Regardless of his desire for better designed research, Sidney agrees that the findings thus far deserve consideration.

“Clinicians should take PTSD seriously and screen for it when appropriate. If it’s diagnosed, they should provide treatment or refer patients for treatment,” Sidney says. 


The Costs of PTSD

More than 2 million American men and women have served in military operations in Iraq and Afghanistan since 2001, according to a February 2012 report by the U.S. Congressional Budget Office (CBO). Many have returned with post-traumatic stress disorder (PTSD).

Of those veterans who received treatment at Veterans Health Administration (VHA) facilities between 2004 and 2009, 21 percent were diagnosed with PTSD. Five percent were diagnosed with both PTSD and traumatic brain injury (TBI). The average treatment cost for patients with PTSD, TBI or both was four to six times higher than for others.

The total cost of VHA treatment for all personnel between those years was $3.68 billion. Treatments for PTSD, which can deleteriously affect the cardiovascular and other systems, accounted for $1.4 billion. This amount was considerably higher than for TBI.
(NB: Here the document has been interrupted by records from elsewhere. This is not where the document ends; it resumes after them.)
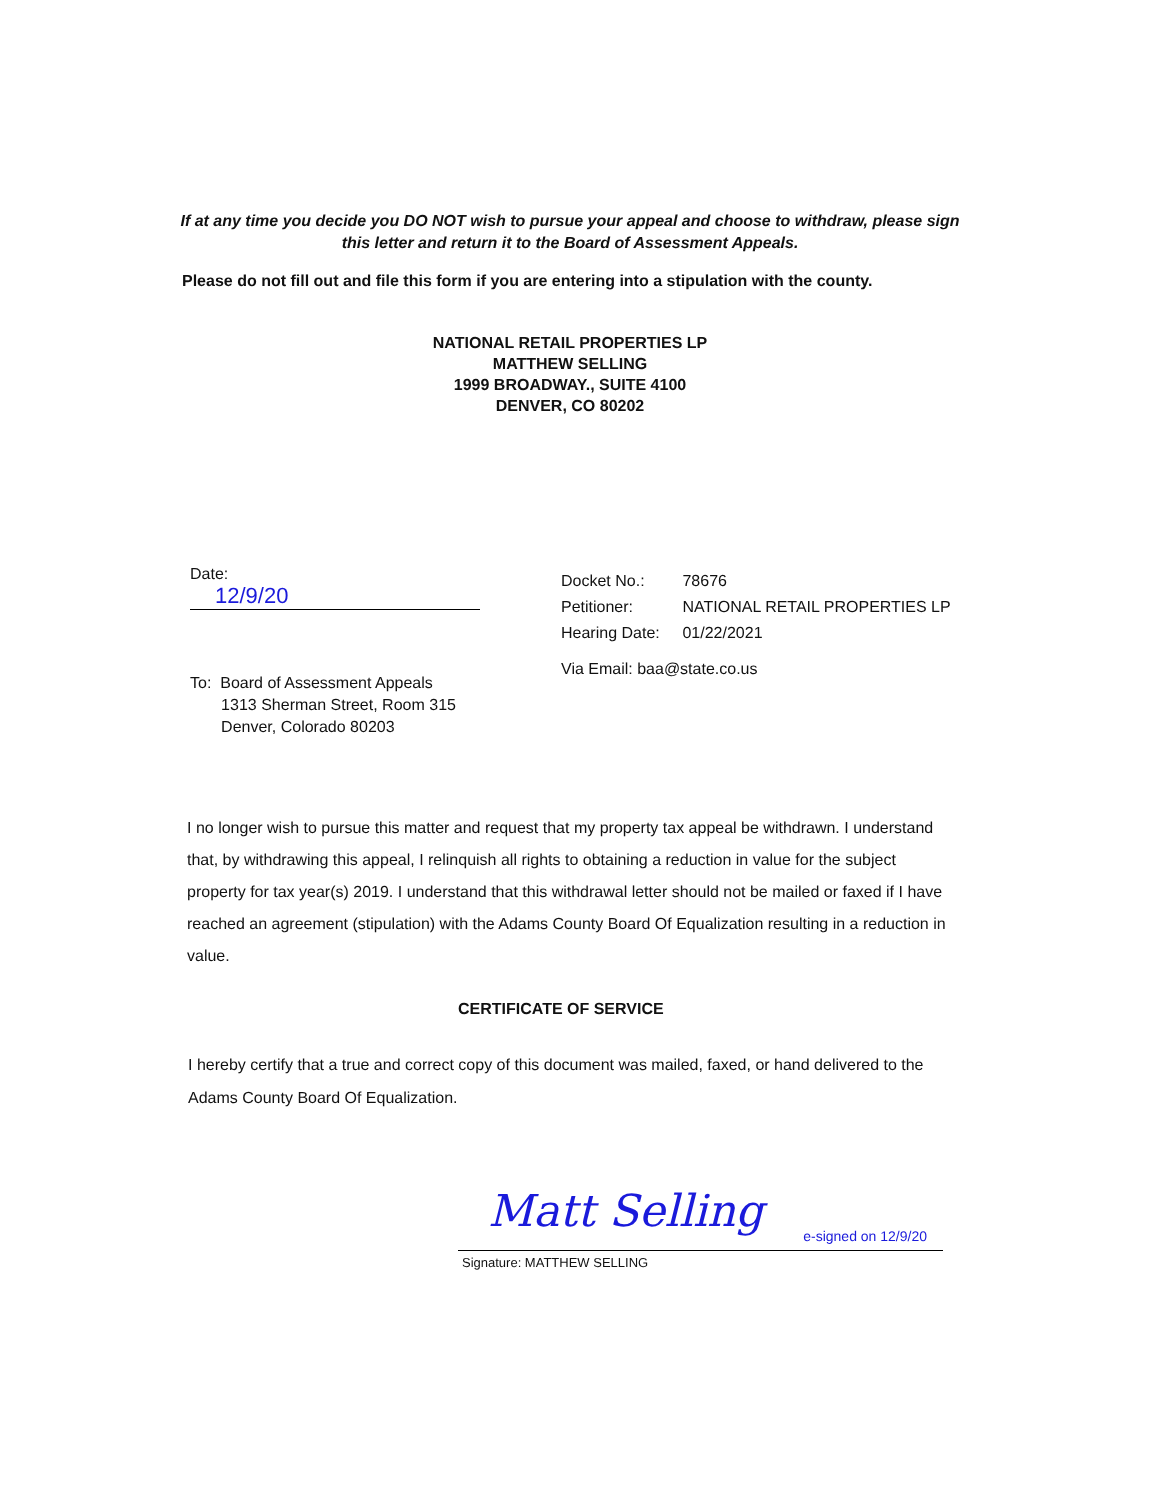If at any time you decide you DO NOT wish to pursue your appeal and choose to withdraw, please sign this letter and return it to the Board of Assessment Appeals.
Please do not fill out and file this form if you are entering into a stipulation with the county.
NATIONAL RETAIL PROPERTIES LP
MATTHEW SELLING
1999 BROADWAY., SUITE 4100
DENVER, CO 80202
Date: 12/9/20
To: Board of Assessment Appeals
1313 Sherman Street, Room 315
Denver, Colorado 80203
Docket No.: 78676
Petitioner: NATIONAL RETAIL PROPERTIES LP
Hearing Date: 01/22/2021
Via Email: baa@state.co.us
I no longer wish to pursue this matter and request that my property tax appeal be withdrawn. I understand that, by withdrawing this appeal, I relinquish all rights to obtaining a reduction in value for the subject property for tax year(s) 2019. I understand that this withdrawal letter should not be mailed or faxed if I have reached an agreement (stipulation) with the Adams County Board Of Equalization resulting in a reduction in value.
CERTIFICATE OF SERVICE
I hereby certify that a true and correct copy of this document was mailed, faxed, or hand delivered to the Adams County Board Of Equalization.
Matt Selling e-signed on 12/9/20
Signature: MATTHEW SELLING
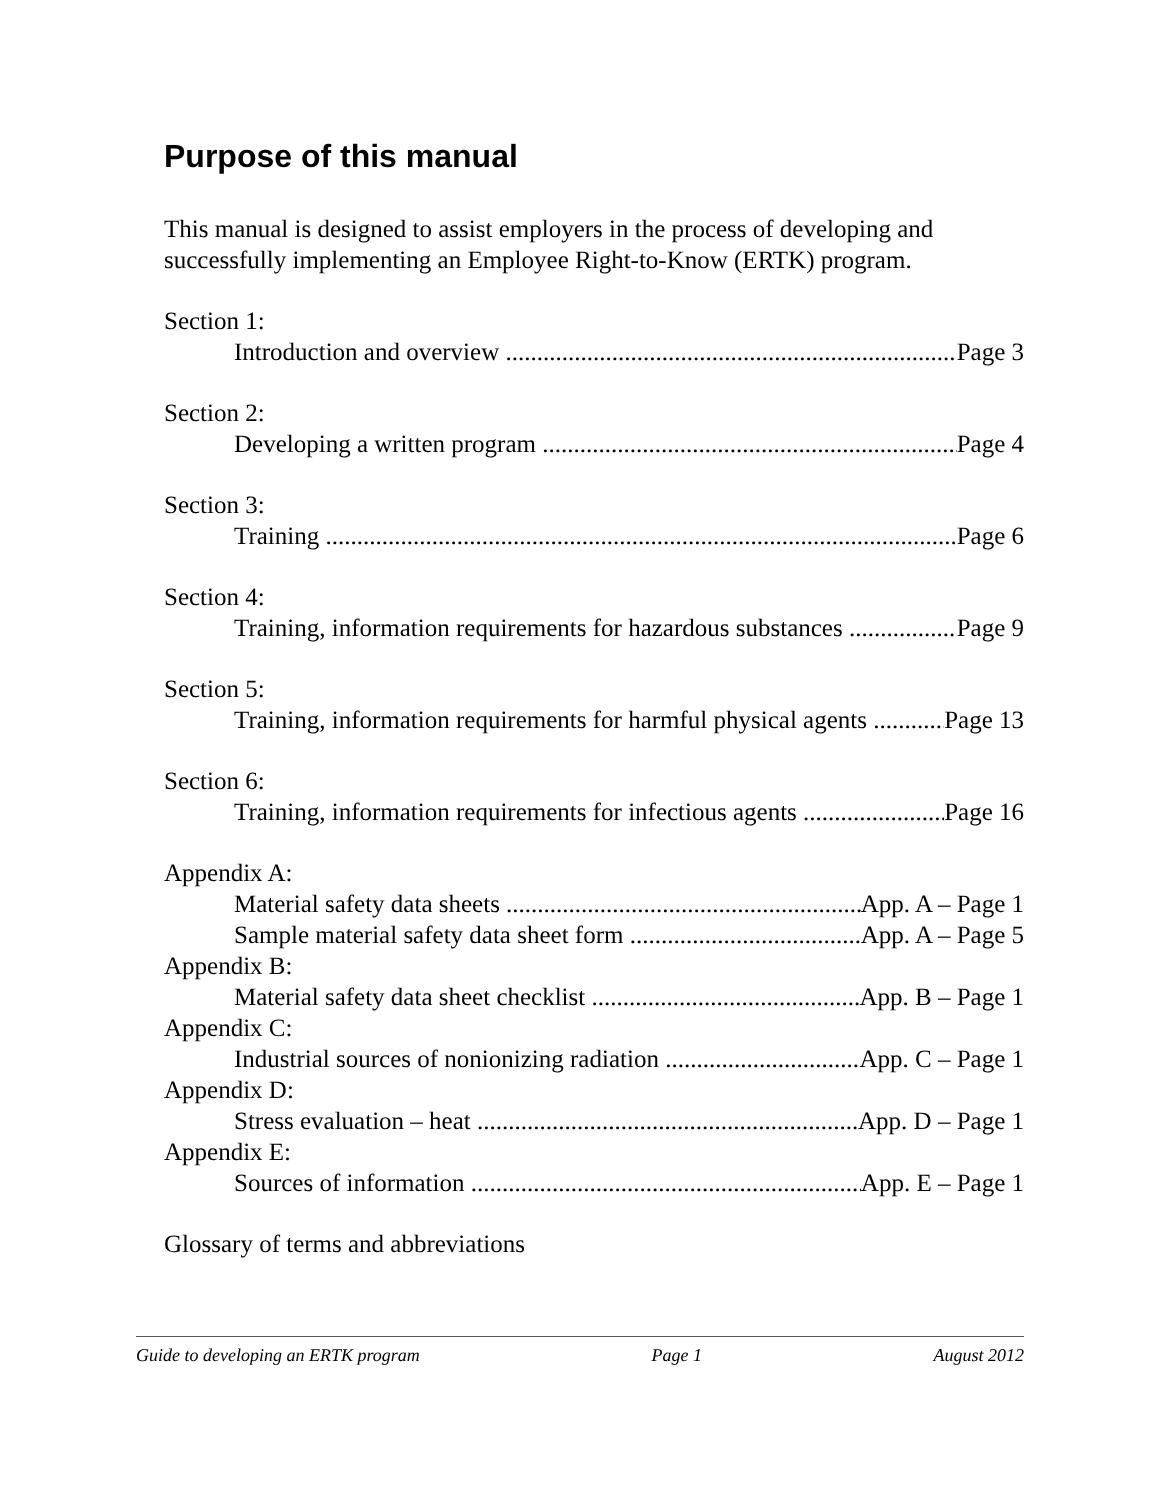Purpose of this manual
This manual is designed to assist employers in the process of developing and successfully implementing an Employee Right-to-Know (ERTK) program.
Section 1:
Introduction and overview Page 3
Section 2:
Developing a written program Page 4
Section 3:
Training Page 6
Section 4:
Training, information requirements for hazardous substances Page 9
Section 5:
Training, information requirements for harmful physical agents Page 13
Section 6:
Training, information requirements for infectious agents Page 16
Appendix A:
Material safety data sheets App. A – Page 1
Sample material safety data sheet form App. A – Page 5
Appendix B:
Material safety data sheet checklist App. B – Page 1
Appendix C:
Industrial sources of nonionizing radiation App. C – Page 1
Appendix D:
Stress evaluation – heat App. D – Page 1
Appendix E:
Sources of information App. E – Page 1
Glossary of terms and abbreviations
Guide to developing an ERTK program Page 1 August 2012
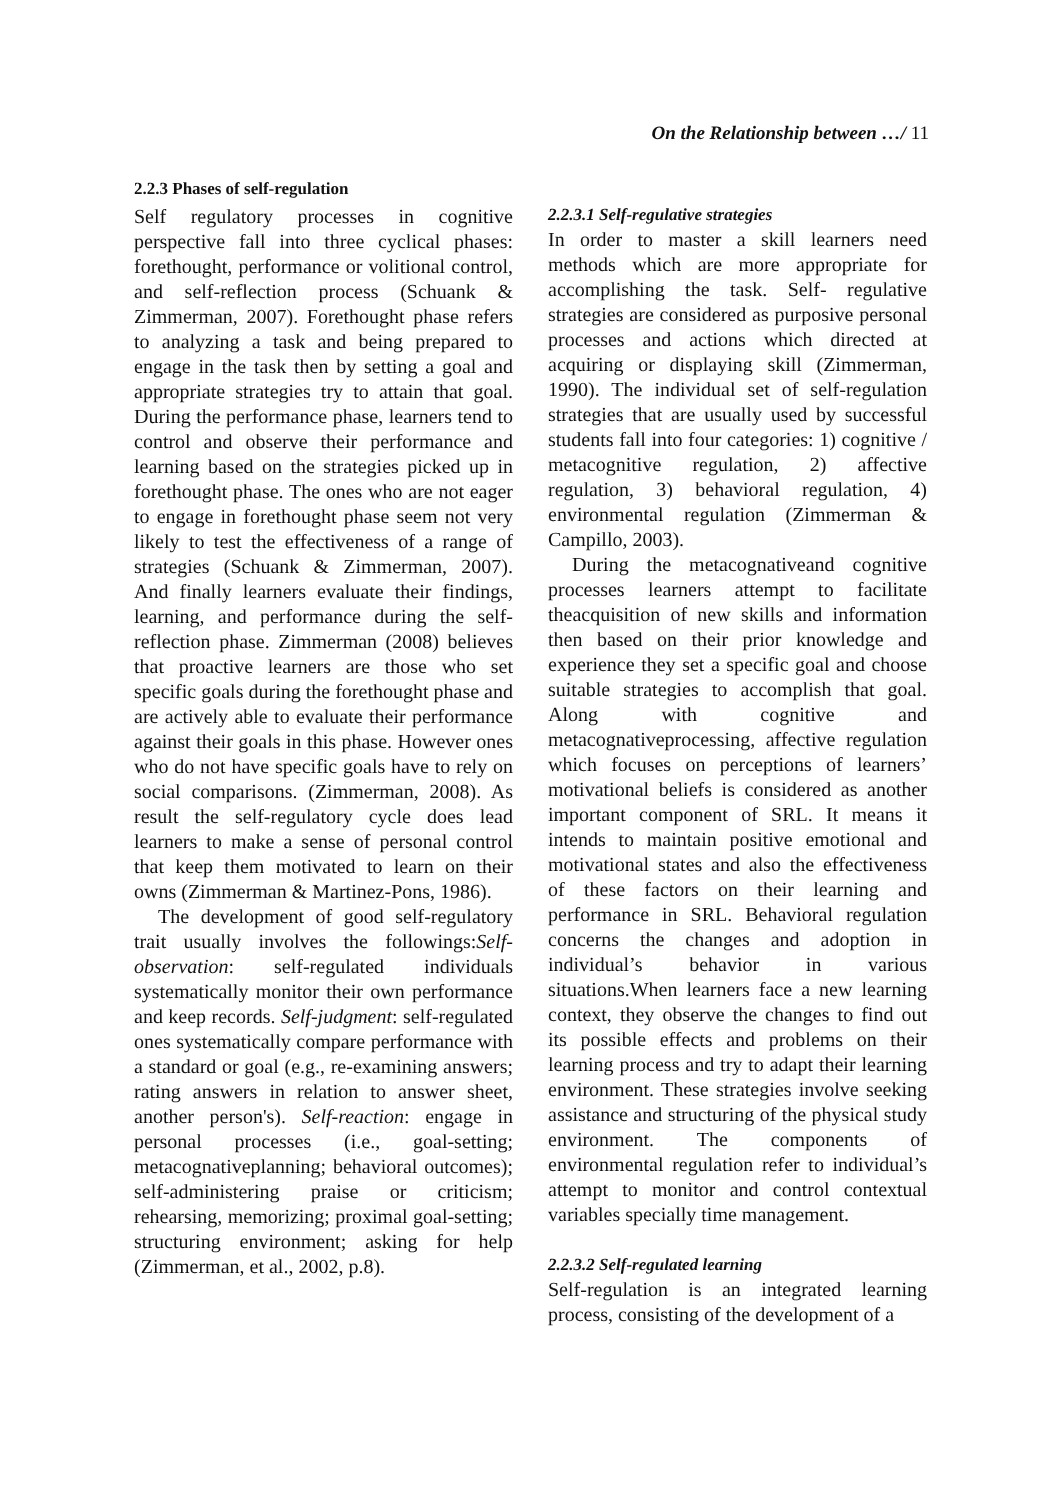On the Relationship between …/ 11
2.2.3 Phases of self-regulation
Self regulatory processes in cognitive perspective fall into three cyclical phases: forethought, performance or volitional control, and self-reflection process (Schuank & Zimmerman, 2007). Forethought phase refers to analyzing a task and being prepared to engage in the task then by setting a goal and appropriate strategies try to attain that goal. During the performance phase, learners tend to control and observe their performance and learning based on the strategies picked up in forethought phase. The ones who are not eager to engage in forethought phase seem not very likely to test the effectiveness of a range of strategies (Schuank & Zimmerman, 2007). And finally learners evaluate their findings, learning, and performance during the self-reflection phase. Zimmerman (2008) believes that proactive learners are those who set specific goals during the forethought phase and are actively able to evaluate their performance against their goals in this phase. However ones who do not have specific goals have to rely on social comparisons. (Zimmerman, 2008). As result the self-regulatory cycle does lead learners to make a sense of personal control that keep them motivated to learn on their owns (Zimmerman & Martinez-Pons, 1986).
The development of good self-regulatory trait usually involves the followings:Self-observation: self-regulated individuals systematically monitor their own performance and keep records. Self-judgment: self-regulated ones systematically compare performance with a standard or goal (e.g., re-examining answers; rating answers in relation to answer sheet, another person's). Self-reaction: engage in personal processes (i.e., goal-setting; metacognativeplanning; behavioral outcomes); self-administering praise or criticism; rehearsing, memorizing; proximal goal-setting; structuring environment; asking for help (Zimmerman, et al., 2002, p.8).
2.2.3.1 Self-regulative strategies
In order to master a skill learners need methods which are more appropriate for accomplishing the task. Self- regulative strategies are considered as purposive personal processes and actions which directed at acquiring or displaying skill (Zimmerman, 1990). The individual set of self-regulation strategies that are usually used by successful students fall into four categories: 1) cognitive / metacognitive regulation, 2) affective regulation, 3) behavioral regulation, 4) environmental regulation (Zimmerman & Campillo, 2003).
During the metacognativeand cognitive processes learners attempt to facilitate theacquisition of new skills and information then based on their prior knowledge and experience they set a specific goal and choose suitable strategies to accomplish that goal. Along with cognitive and metacognativeprocessing, affective regulation which focuses on perceptions of learners’ motivational beliefs is considered as another important component of SRL. It means it intends to maintain positive emotional and motivational states and also the effectiveness of these factors on their learning and performance in SRL. Behavioral regulation concerns the changes and adoption in individual’s behavior in various situations.When learners face a new learning context, they observe the changes to find out its possible effects and problems on their learning process and try to adapt their learning environment. These strategies involve seeking assistance and structuring of the physical study environment. The components of environmental regulation refer to individual’s attempt to monitor and control contextual variables specially time management.
2.2.3.2 Self-regulated learning
Self-regulation is an integrated learning process, consisting of the development of a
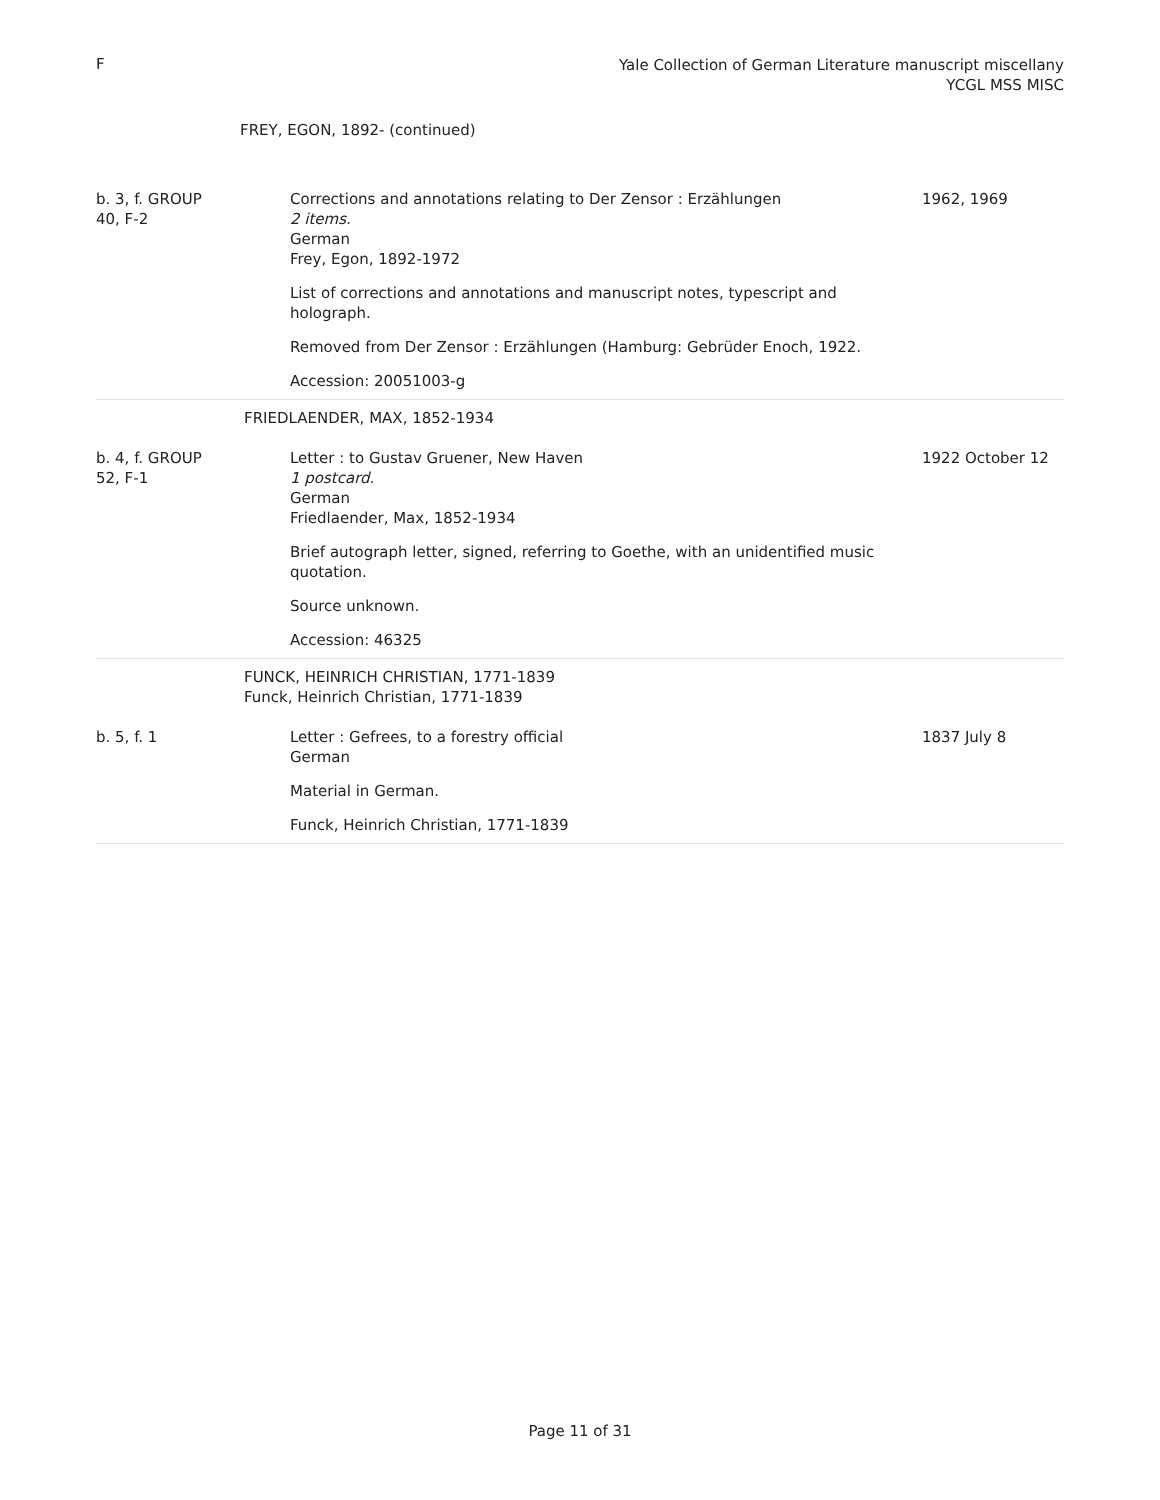F
Yale Collection of German Literature manuscript miscellany
YCGL MSS MISC
FREY, EGON, 1892- (continued)
| b. 3, f. GROUP 40, F-2 | Corrections and annotations relating to Der Zensor : Erzählungen 2 items. German Frey, Egon, 1892-1972 List of corrections and annotations and manuscript notes, typescript and holograph. Removed from Der Zensor : Erzählungen (Hamburg: Gebrüder Enoch, 1922. Accession: 20051003-g | 1962, 1969 |
| | FRIEDLAENDER, MAX, 1852-1934 | |
| b. 4, f. GROUP 52, F-1 | Letter : to Gustav Gruener, New Haven 1 postcard. German Friedlaender, Max, 1852-1934 Brief autograph letter, signed, referring to Goethe, with an unidentified music quotation. Source unknown. Accession: 46325 | 1922 October 12 |
| | FUNCK, HEINRICH CHRISTIAN, 1771-1839 Funck, Heinrich Christian, 1771-1839 | |
| b. 5, f. 1 | Letter : Gefrees, to a forestry official German Material in German. Funck, Heinrich Christian, 1771-1839 | 1837 July 8 |
Page 11 of 31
Costs decreased after the first year of treatment. In year one, treatment for PTSD cost $8,300 per patient and decreased to $3,800 in year four. Comparatively, the average per-patient cost for those treated for conditions other than PTSD or TBI was $2,400 in year one and $1,000 by year four.

Patients with PTSD spent much more time seeking care than patients with diagnoses other than PTSD or TBI. While non-PTSD and non-TBI patients spent less than one day in the hospital on average, patients with PTSD spent an average of two days per treatment year as inpatients, often for mental health or substance abuse services that focused on assisting with community reintegration.

PTSD patients also had considerably more outpatient visits. In treatment year one, they had an average of 29 visits compared with fewer than 10 for patients who had neither PTSD nor TBI. Patients with PTSD also had many more pharmacy visits than other patients.